• _ASSIGNMENT_:
If a line of the listing contains the string "down", return that line.

• _COLLECTED MATERIAL_:

= Beginning of Section =

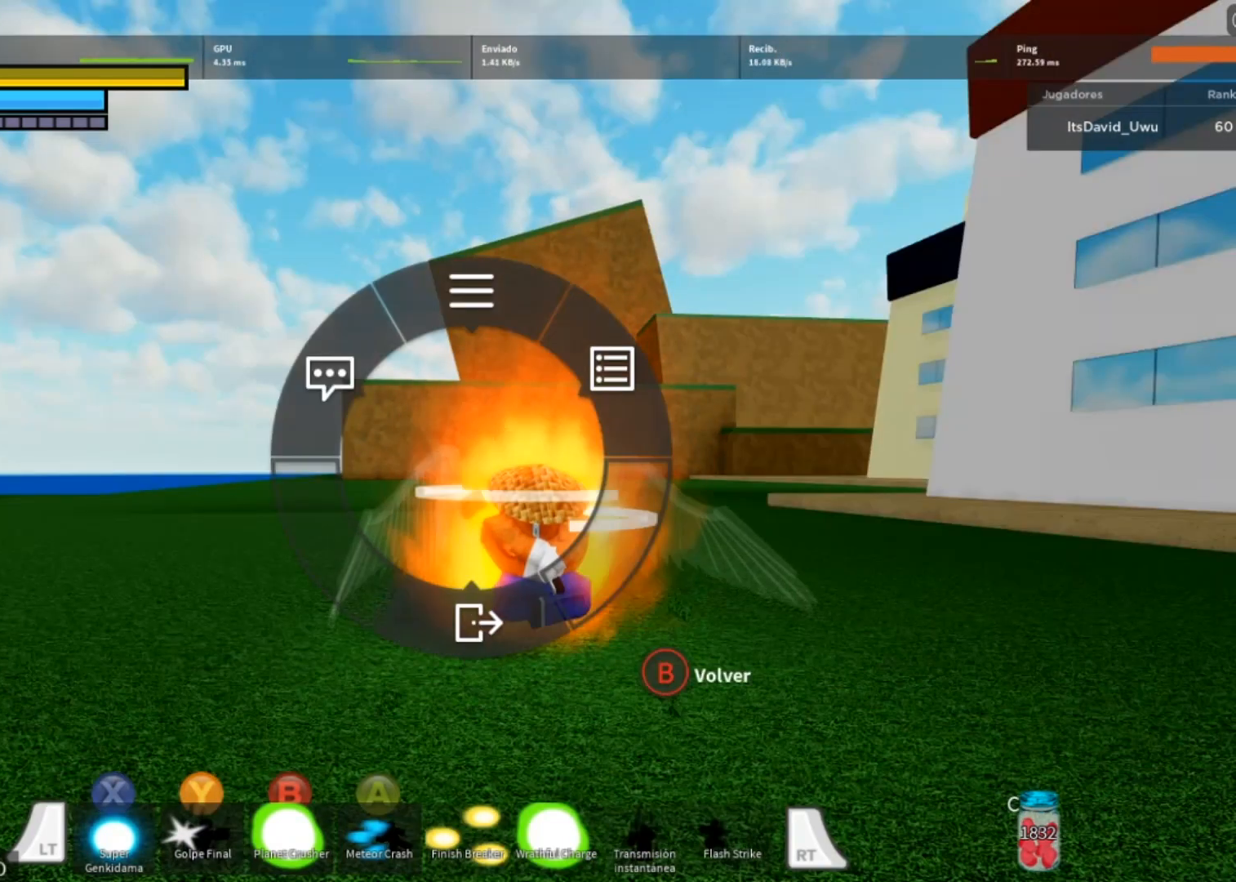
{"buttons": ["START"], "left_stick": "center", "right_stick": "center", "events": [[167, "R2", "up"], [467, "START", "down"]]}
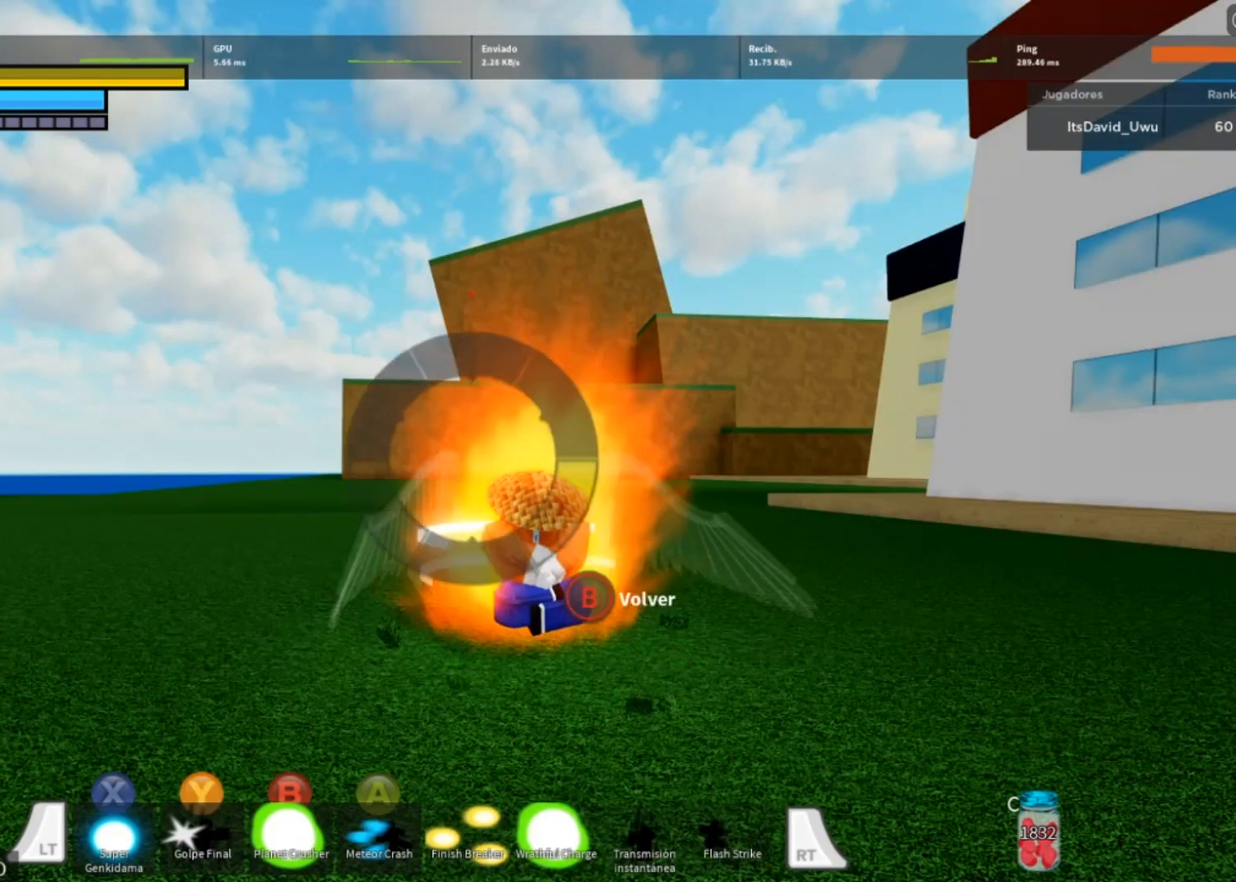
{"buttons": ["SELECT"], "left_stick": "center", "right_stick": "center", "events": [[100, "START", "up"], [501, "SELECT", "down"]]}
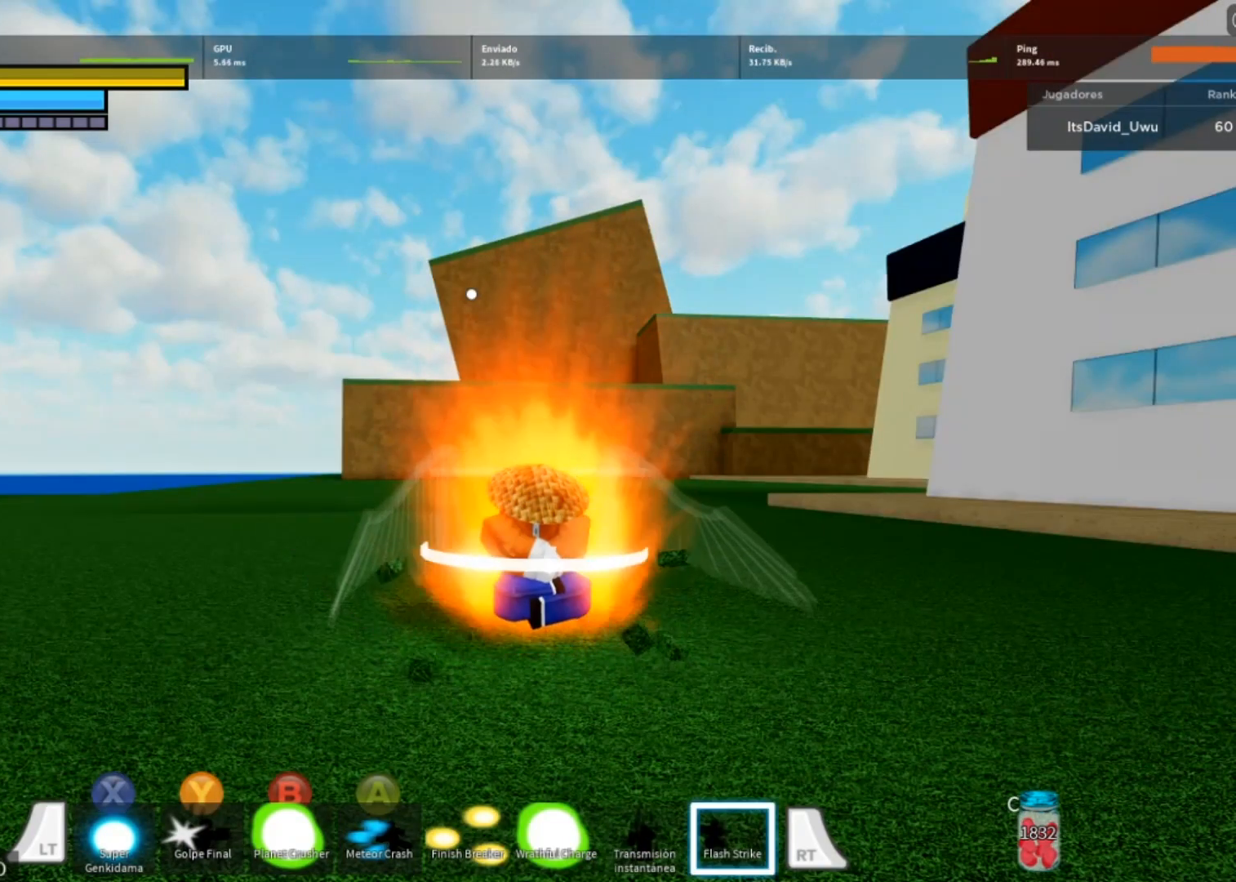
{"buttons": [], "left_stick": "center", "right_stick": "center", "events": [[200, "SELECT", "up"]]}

= End of Section =

• _SOLUTION TO THIS TASK_:
{"buttons": ["START"], "left_stick": "center", "right_stick": "center", "events": [[167, "R2", "up"], [467, "START", "down"]]}
{"buttons": ["SELECT"], "left_stick": "center", "right_stick": "center", "events": [[100, "START", "up"], [501, "SELECT", "down"]]}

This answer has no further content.